Festival ketoprak diadakan di depan Pasar Triwindu, sebuah pasar yang menjual barang-barang antik dan langka. Pasar Triwindu berada di tengah jalan Diponegoro. Halaman yang sangat luas menjadi salah satu alasan festival ketoprak diadakan disini. 

Sebelum menonton festival ketoprak, saya sengaja berputar-putar terlebih dahulu melihat barang-barang yang dijual disepanjang jalan. Dan, ternyata tak sekedar barang-barang biasa, namun sangat luar biasa. Sebut saja kerajinan rumah-rumahan yang terbuat dari kayu dan jerami. Kemudian lampu hias warna-warna yang terbuat dari botol plastik bekas minuman. Dan tentunya gantungan kunci berbetuk tokoh kartun yang menarik.

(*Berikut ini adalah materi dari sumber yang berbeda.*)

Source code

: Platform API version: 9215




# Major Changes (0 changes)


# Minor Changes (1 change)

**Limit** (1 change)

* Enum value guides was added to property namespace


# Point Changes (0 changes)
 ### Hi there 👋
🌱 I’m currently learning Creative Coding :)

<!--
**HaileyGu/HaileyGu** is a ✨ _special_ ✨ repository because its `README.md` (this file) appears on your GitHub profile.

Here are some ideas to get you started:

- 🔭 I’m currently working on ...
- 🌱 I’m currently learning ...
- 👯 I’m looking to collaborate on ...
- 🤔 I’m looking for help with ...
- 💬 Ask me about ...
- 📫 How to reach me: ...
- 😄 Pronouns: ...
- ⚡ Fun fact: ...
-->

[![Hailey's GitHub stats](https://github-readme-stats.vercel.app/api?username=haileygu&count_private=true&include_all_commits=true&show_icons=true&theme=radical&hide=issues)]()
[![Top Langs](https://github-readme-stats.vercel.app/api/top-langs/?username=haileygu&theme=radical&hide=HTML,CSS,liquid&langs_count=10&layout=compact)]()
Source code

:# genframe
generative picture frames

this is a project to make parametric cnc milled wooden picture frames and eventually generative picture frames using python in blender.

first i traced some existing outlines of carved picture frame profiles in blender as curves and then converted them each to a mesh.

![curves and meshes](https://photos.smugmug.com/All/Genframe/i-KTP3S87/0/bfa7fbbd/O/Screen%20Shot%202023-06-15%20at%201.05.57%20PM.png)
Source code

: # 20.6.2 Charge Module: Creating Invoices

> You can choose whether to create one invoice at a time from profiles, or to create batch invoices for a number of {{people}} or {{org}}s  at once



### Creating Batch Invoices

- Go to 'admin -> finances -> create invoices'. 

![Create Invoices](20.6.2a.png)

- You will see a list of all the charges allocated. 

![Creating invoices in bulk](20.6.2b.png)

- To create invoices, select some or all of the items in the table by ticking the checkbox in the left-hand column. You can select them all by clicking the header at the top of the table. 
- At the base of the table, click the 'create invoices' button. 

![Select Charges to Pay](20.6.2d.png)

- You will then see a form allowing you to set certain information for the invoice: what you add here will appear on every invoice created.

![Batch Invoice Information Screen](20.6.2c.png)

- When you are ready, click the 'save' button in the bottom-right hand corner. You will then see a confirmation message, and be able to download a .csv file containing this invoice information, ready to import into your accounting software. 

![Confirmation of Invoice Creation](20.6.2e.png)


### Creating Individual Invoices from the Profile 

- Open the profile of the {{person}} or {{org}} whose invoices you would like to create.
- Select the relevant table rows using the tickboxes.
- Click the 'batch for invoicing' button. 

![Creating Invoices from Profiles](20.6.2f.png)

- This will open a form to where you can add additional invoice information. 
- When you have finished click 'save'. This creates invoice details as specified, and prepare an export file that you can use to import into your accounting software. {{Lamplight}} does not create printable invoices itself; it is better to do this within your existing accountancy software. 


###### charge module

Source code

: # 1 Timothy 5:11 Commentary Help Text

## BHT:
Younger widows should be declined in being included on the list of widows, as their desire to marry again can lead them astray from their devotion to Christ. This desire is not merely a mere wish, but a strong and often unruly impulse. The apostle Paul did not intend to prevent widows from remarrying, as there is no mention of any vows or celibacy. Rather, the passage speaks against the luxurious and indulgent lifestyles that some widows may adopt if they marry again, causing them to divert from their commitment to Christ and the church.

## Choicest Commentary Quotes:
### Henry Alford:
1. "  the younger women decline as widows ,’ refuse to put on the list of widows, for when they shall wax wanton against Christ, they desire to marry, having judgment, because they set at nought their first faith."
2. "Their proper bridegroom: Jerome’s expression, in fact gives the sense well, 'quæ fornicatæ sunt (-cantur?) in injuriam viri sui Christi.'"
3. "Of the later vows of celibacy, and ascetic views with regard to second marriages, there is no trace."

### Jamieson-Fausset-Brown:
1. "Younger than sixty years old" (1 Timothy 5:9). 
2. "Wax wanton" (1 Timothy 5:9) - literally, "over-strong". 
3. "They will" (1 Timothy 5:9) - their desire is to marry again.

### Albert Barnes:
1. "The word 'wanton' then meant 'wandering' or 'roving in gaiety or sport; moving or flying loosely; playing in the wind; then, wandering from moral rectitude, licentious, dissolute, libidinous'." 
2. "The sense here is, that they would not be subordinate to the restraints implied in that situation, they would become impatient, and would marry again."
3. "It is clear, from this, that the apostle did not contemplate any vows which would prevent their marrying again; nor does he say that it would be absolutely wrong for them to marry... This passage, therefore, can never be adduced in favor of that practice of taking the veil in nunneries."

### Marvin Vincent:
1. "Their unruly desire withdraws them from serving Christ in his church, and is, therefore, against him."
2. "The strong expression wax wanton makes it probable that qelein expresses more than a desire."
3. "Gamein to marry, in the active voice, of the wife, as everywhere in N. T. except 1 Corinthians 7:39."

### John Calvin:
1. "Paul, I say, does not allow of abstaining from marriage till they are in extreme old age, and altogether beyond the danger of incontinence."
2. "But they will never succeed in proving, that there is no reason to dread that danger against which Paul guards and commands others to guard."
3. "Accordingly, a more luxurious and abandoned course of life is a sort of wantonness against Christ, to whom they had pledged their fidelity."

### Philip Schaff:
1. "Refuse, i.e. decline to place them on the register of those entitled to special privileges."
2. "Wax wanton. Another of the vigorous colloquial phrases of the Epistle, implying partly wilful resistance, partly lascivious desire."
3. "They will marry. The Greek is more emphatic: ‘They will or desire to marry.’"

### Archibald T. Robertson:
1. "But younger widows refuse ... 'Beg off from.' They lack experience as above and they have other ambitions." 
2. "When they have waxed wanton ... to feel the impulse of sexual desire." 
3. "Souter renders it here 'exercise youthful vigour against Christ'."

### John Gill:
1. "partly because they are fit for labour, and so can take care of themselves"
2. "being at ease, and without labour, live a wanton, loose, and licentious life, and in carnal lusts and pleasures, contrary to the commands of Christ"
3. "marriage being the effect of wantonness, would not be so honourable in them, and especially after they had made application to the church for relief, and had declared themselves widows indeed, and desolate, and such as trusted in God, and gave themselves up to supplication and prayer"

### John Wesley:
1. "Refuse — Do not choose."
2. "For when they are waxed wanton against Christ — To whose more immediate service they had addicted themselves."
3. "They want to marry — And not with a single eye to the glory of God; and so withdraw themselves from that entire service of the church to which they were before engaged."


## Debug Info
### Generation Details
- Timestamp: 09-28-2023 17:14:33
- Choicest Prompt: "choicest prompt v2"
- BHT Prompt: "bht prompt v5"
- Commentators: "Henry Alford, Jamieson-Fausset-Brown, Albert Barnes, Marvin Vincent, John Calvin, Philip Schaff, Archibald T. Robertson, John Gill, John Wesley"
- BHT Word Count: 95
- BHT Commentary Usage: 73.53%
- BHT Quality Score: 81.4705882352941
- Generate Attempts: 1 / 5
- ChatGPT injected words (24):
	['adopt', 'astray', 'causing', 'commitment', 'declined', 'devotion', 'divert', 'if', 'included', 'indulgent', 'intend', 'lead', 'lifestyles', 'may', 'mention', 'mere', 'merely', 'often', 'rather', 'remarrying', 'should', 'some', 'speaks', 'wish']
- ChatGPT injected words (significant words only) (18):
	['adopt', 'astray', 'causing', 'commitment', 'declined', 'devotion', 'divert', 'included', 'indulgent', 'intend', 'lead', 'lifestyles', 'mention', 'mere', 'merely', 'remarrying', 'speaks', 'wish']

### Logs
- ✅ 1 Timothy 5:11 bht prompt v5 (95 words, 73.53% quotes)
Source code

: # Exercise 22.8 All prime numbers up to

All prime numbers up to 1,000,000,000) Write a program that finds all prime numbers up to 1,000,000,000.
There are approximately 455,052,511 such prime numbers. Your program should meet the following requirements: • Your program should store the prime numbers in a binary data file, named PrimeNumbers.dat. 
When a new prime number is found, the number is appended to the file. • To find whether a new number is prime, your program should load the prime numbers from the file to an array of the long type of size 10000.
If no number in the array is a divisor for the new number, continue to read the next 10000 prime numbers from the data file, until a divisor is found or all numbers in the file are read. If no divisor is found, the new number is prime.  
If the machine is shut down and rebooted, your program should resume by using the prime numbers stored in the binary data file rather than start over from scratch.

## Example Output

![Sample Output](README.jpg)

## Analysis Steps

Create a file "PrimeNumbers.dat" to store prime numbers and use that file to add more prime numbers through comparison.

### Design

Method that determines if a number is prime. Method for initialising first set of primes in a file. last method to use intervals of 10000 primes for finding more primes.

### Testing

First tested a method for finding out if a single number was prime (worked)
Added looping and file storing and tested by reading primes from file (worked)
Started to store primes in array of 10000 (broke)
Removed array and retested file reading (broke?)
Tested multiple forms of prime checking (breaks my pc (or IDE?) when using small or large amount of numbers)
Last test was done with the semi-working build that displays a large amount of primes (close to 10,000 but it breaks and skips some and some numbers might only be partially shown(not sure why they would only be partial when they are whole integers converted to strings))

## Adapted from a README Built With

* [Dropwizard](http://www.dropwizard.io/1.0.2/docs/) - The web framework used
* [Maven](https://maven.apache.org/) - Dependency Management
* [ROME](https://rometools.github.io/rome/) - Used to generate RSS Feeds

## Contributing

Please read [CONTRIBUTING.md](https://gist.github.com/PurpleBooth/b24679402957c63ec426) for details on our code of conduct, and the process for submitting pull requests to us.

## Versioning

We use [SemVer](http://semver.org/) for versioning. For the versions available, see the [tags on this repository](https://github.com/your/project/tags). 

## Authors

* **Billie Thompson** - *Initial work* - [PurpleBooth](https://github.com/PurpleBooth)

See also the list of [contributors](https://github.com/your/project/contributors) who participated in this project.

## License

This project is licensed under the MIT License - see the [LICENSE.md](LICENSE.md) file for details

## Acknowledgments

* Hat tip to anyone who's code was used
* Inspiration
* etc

Salut dengan kreatifitas warga Solo dalam menjual barang-barang tak biasa hasil dari kreasi mereka sendiri. Sesuatu yang tak bernilai seperti botol bekas, jerami, kain perca atau lainnya disulap menjadi sesuatu dengan nilai ekonomis yang tinggi. Luar biasa kerennya.Bagi fashion lover, tenang saja karena baju, celana atau kain batik dengan harga murah namun kualitasnya lumayan pun dijual di sini. 


Menonton Festival Ketoprak 


Kapan terakhir menonton ketoprak? Pertanyaan itu mendadak muncul ketika berada di depan Pasar Triwindu. Pasar yang hiruk-pikuk dan penuh barang dagangan berubah menjadi pangung utama. Nampak beberapa lakon memainkan peran. Wajah pria dan wanita telah berubah setelah diberikan make-up pangung. Beberapa lakon memang terlihat lucu sebelum mengelurkan dialognya. Iya, bisa ditebak bahwa kali ini ketopraknya menampilkan adegan humor.

Solo bisa dibilang sebagai kota 'Ketoprak'. Bahkan grup lawak Srimulat pun lahir dari kota Solo ini. Pantas saja pemeran ketoprak rata-rata memiliki keahlian dalam mengocok perut warga dengan dagelan yang dibuatnya. Selain Srimulat, dulu pernah digaungkan ketoprak humor sebagai salah satu ikon ketoprak dan ditayangkan ke seluruh penjuru Indonesia. Tentu saja saya adalah salah satu penikmat tayangan ini pada saat populer di era tahun 90-an. 



Cerita ketoprak mengangkat wajah masyarakat tempo dahulu dengan kostum tradisional jawa. Dialog diucapkan dalam bahasa jawa namun kadang kala terdapat beberapa kalimat dalam bahasa Indonesia. Saya cukup paham karena mengerti bahasa jawa secara umum. Seting pangung cukup sederhana namun terdapat layar besar yang digunakan sebagai background. Walau sederhana namun dapat menampilkan suasana tempo dulu seperti pasar dan bangunan tempo dulu. 

Saya cukup menikmati ketoprak ini sebagai salah satu nostalgia masa kecil dahulu. Dahulu saya sering menonton Wayang Kulit pada saat tetangga mengadakan hajatan, namun sekarang telah bergeser menjadi hiburan lain yang lebih modern. Rasanya ingin sekali membuat ketoprak menjadi satu kemasan hiburan menarik di televisi. Semoga saja ketoprak dan kebudayaan lain dapat menjadi tonton yang ditunggu. Semoga bisa terwujud, amin.